**EXTRACTED MATERIAL:**
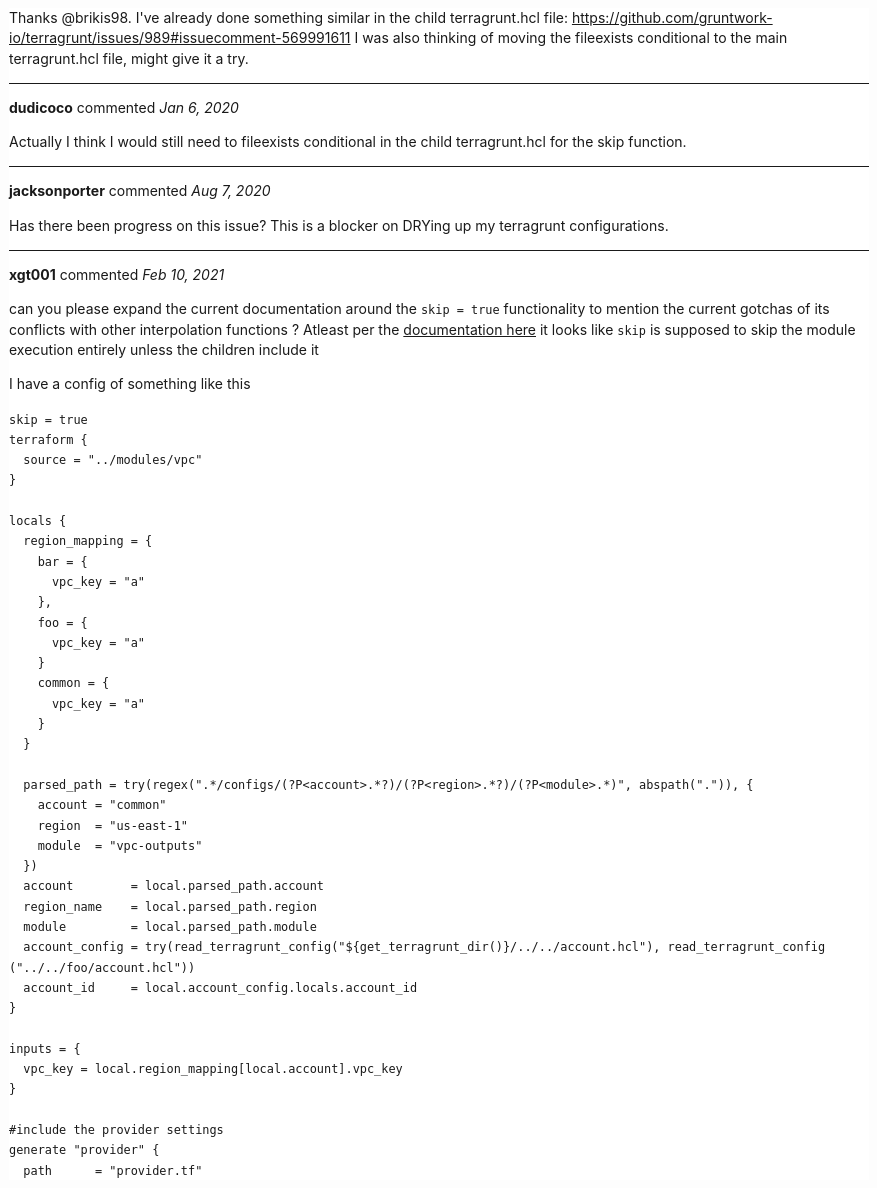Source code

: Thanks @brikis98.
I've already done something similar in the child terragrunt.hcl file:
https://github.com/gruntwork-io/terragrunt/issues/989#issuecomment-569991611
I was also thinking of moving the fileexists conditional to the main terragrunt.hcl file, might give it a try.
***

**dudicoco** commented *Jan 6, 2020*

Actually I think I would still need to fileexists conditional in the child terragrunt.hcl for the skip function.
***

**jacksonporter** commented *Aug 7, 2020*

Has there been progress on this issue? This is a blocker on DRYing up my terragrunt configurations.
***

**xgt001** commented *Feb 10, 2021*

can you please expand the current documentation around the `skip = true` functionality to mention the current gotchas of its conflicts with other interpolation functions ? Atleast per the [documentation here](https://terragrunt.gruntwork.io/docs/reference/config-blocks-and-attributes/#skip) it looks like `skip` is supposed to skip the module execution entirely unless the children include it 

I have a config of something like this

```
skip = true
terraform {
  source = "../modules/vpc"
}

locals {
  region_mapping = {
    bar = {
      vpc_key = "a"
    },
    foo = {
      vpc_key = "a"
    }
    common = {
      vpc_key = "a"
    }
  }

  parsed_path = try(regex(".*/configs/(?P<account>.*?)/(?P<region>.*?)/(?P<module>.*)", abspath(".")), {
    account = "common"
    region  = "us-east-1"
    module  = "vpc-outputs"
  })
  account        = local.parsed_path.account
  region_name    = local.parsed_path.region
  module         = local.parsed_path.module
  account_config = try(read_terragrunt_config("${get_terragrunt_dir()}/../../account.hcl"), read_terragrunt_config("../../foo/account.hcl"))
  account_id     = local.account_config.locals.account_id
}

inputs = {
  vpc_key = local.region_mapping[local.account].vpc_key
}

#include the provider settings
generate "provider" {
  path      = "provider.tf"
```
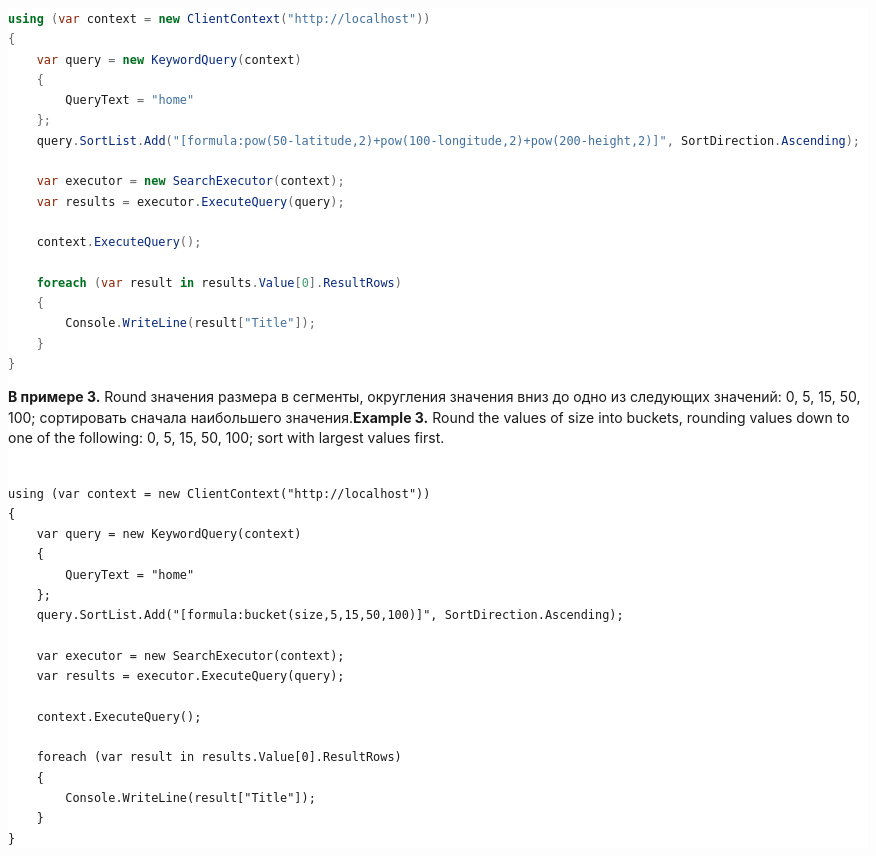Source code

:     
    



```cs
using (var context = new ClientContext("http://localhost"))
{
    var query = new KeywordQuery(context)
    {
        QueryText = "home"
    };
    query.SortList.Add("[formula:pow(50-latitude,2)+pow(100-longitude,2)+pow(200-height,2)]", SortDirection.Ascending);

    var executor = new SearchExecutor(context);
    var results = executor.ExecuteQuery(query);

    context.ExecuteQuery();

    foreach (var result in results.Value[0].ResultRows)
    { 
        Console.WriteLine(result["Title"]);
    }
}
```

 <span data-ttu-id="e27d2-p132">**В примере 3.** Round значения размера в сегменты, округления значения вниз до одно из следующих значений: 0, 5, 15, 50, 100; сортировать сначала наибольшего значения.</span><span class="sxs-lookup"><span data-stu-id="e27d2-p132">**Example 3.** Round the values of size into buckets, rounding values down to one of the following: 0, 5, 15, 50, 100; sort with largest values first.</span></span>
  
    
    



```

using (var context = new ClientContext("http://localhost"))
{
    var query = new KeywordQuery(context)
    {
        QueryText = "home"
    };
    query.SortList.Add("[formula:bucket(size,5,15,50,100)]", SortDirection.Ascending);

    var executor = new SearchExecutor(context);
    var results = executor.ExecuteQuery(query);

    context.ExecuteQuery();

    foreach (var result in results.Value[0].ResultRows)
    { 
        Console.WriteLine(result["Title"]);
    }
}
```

**WHAT THE TASK ASKS:** Your answer must be the entries written out word for word, without their pictures.

**OUTPUT FOR THIS TASK:**
Source code

: Thanks @brikis98.
I've already done something similar in the child terragrunt.hcl file:
https://github.com/gruntwork-io/terragrunt/issues/989#issuecomment-569991611
I was also thinking of moving the fileexists conditional to the main terragrunt.hcl file, might give it a try.
***

**dudicoco** commented *Jan 6, 2020*

Actually I think I would still need to fileexists conditional in the child terragrunt.hcl for the skip function.
***

**jacksonporter** commented *Aug 7, 2020*

Has there been progress on this issue? This is a blocker on DRYing up my terragrunt configurations.
***

**xgt001** commented *Feb 10, 2021*

can you please expand the current documentation around the `skip = true` functionality to mention the current gotchas of its conflicts with other interpolation functions ? Atleast per the [documentation here](https://terragrunt.gruntwork.io/docs/reference/config-blocks-and-attributes/#skip) it looks like `skip` is supposed to skip the module execution entirely unless the children include it 

I have a config of something like this

```
skip = true
terraform {
  source = "../modules/vpc"
}

locals {
  region_mapping = {
    bar = {
      vpc_key = "a"
    },
    foo = {
      vpc_key = "a"
    }
    common = {
      vpc_key = "a"
    }
  }

  parsed_path = try(regex(".*/configs/(?P<account>.*?)/(?P<region>.*?)/(?P<module>.*)", abspath(".")), {
    account = "common"
    region  = "us-east-1"
    module  = "vpc-outputs"
  })
  account        = local.parsed_path.account
  region_name    = local.parsed_path.region
  module         = local.parsed_path.module
  account_config = try(read_terragrunt_config("${get_terragrunt_dir()}/../../account.hcl"), read_terragrunt_config("../../foo/account.hcl"))
  account_id     = local.account_config.locals.account_id
}

inputs = {
  vpc_key = local.region_mapping[local.account].vpc_key
}

#include the provider settings
generate "provider" {
  path      = "provider.tf"
```
Source code

:     
    



```cs
using (var context = new ClientContext("http://localhost"))
{
    var query = new KeywordQuery(context)
    {
        QueryText = "home"
    };
    query.SortList.Add("[formula:pow(50-latitude,2)+pow(100-longitude,2)+pow(200-height,2)]", SortDirection.Ascending);

    var executor = new SearchExecutor(context);
    var results = executor.ExecuteQuery(query);

    context.ExecuteQuery();

    foreach (var result in results.Value[0].ResultRows)
    { 
        Console.WriteLine(result["Title"]);
    }
}
```

 <span data-ttu-id="e27d2-p132">**В примере 3.** Round значения размера в сегменты, округления значения вниз до одно из следующих значений: 0, 5, 15, 50, 100; сортировать сначала наибольшего значения.</span><span class="sxs-lookup"><span data-stu-id="e27d2-p132">**Example 3.** Round the values of size into buckets, rounding values down to one of the following: 0, 5, 15, 50, 100; sort with largest values first.</span></span>
  
    
    



```

using (var context = new ClientContext("http://localhost"))
{
    var query = new KeywordQuery(context)
    {
        QueryText = "home"
    };
    query.SortList.Add("[formula:bucket(size,5,15,50,100)]", SortDirection.Ascending);

    var executor = new SearchExecutor(context);
    var results = executor.ExecuteQuery(query);

    context.ExecuteQuery();

    foreach (var result in results.Value[0].ResultRows)
    { 
        Console.WriteLine(result["Title"]);
    }
}
```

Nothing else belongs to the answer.